There are a number of reasons why the commemoration is a terrible idea.

San Franciscans of the Harvey Milk era (like me) will remember Supervisor Milk as a vocal supporter of community organizer Jim Jones, leader of the “People’s Temple.” This support is extensively documented. In 1994, Mary R. Sawyer, associate professor of Religious Studies and African American Studies at Iowa State University, who herself had connections with what she called the “vibrant social justice movement,” wrote:

“Among the progressive politicians, black and white, who left mass meetings at the Temple inspired and rejuvenated was San Francisco gay rights leader and board of supervisor member Harvey Milk who, along with Mayor George Moscone, would himself fall to an assassin's bullet a scant ten (sic) days after the Jonestown holocaust. Wrote Milk, following one such visit: ‘Rev Jim, It may take me many a day to come back down from the high that I reach today. I found something dear today. I found a sense of being that makes up for all the hours and energy placed in a fight. I found what you wanted me to find. I shall be back. For I can never leave.’"

Even more disturbing is the fact that Milk had indications of the true nature of the People’s Temple, yet refused to act on that knowledge, for purely political reasons. The following is from Wikipedia. Bracketed numbers are Wikipedia's footnotes to the orginal sources.

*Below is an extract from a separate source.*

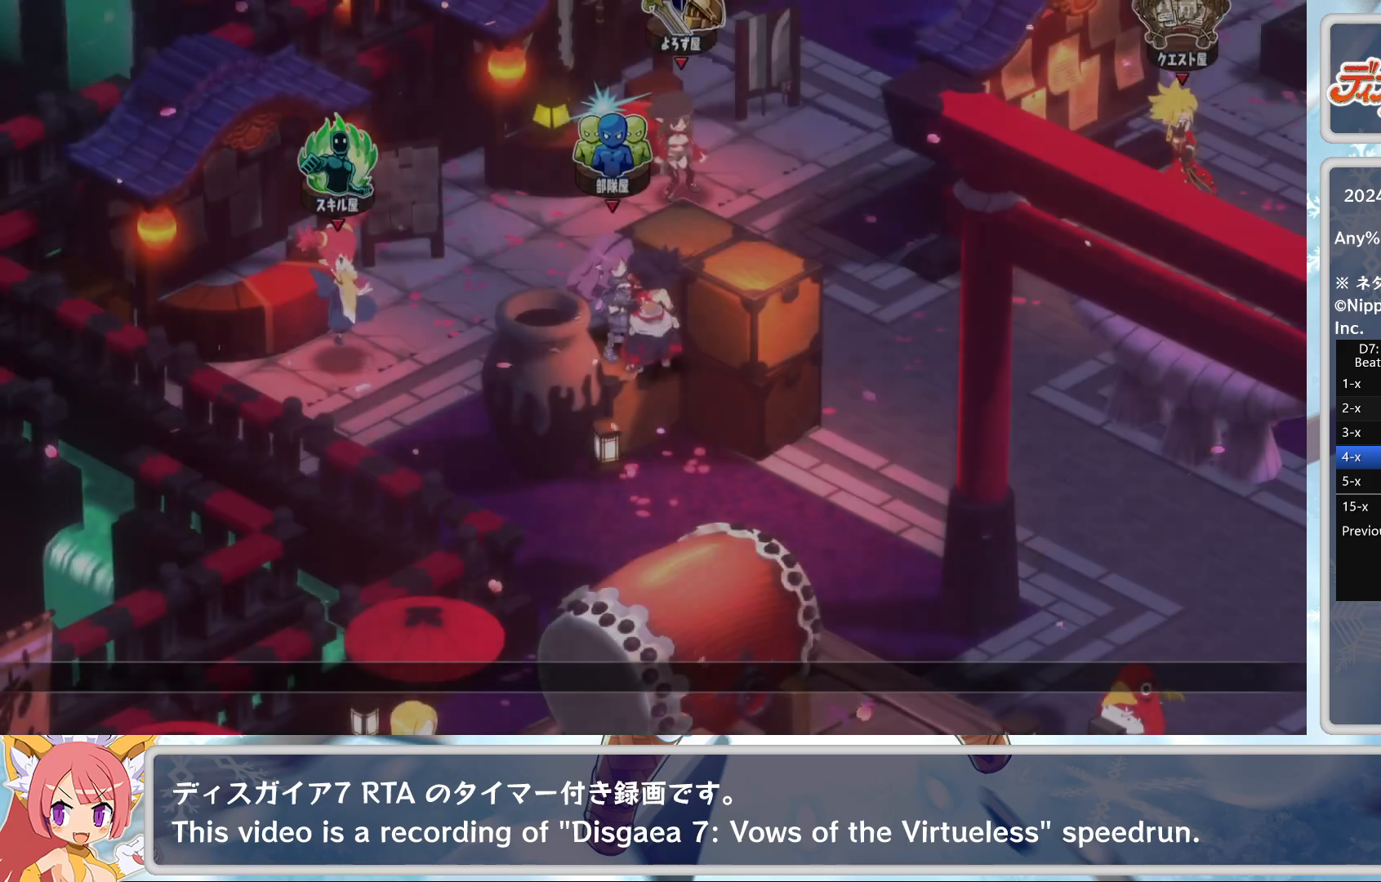
{"buttons": [], "left_stick": "center", "events": [[33, "TRIANGLE", "up"], [83, "TRIANGLE", "down"], [100, "TRIANGLE", "up"], [167, "TRIANGLE", "down"], [233, "TRIANGLE", "up"], [300, "TRIANGLE", "down"], [367, "TRIANGLE", "up"], [417, "TRIANGLE", "down"], [467, "TRIANGLE", "up"]]}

"While the Temple aided some local politicians, it did not do so entirely without suspicion. For example, Harvey Milk felt that Temple members were odd and dangerous. When a Milk aide became wary of the Temple's large and imposing security force following a delivery of election pamphlets, Milk cautioned the aide 'Make sure you're always nice to the Peoples Temple. If they ask you to do something, do it, and then send them a note thanking them for asking you to do it. They're weird and they're dangerous, and you never want to be on their bad side.'[45] Jim Rivaldo, a political consultant and associate of Milk's said that, after later meetings at the Temple, he and Milk agreed that 'there was something creepy about it.'"[96]...

But that sense of "weirdness and danger" did not prevent Harvey from collaborating with the People's Temple when there was something in it for him:

"In a hand-written note, Milk wrote to Jones 'my name is cut into stone in support of you - and your people.'[37] Jim Rivaldo, who attended Temple meetings with Milk , explained that, until Jonestown, the church 'was a community of people who appeared to be looking out for each other, improving their lives.'[96] Boyle explained that it was vital for both his campaign and Milk's that they be received well at the Temple 'because Jones was not only Moscone's appointed head of the Housing Authority but also could turn out an army of volunteers.'[110] "

Milk, (or Mayor Moscone for that matter) never had to answer for their support of Jim Jones and the People’s Temple because they were both murdered by San Francisco Supervisor Dan White nine days after the Jonestown holocaust, which claimed 918 lives.

I’d imagine that even respectable same-sex attracted Californians would have preferred a different candidate.

Posted by Gibbons J. Cooney

1 comment:

Anonymous said...

Pardon my French, but who the h*** is Harvey Milk and why should I, a Californian, have to celebrate a gay man whom I know NOTHING about?!!! I'm furious.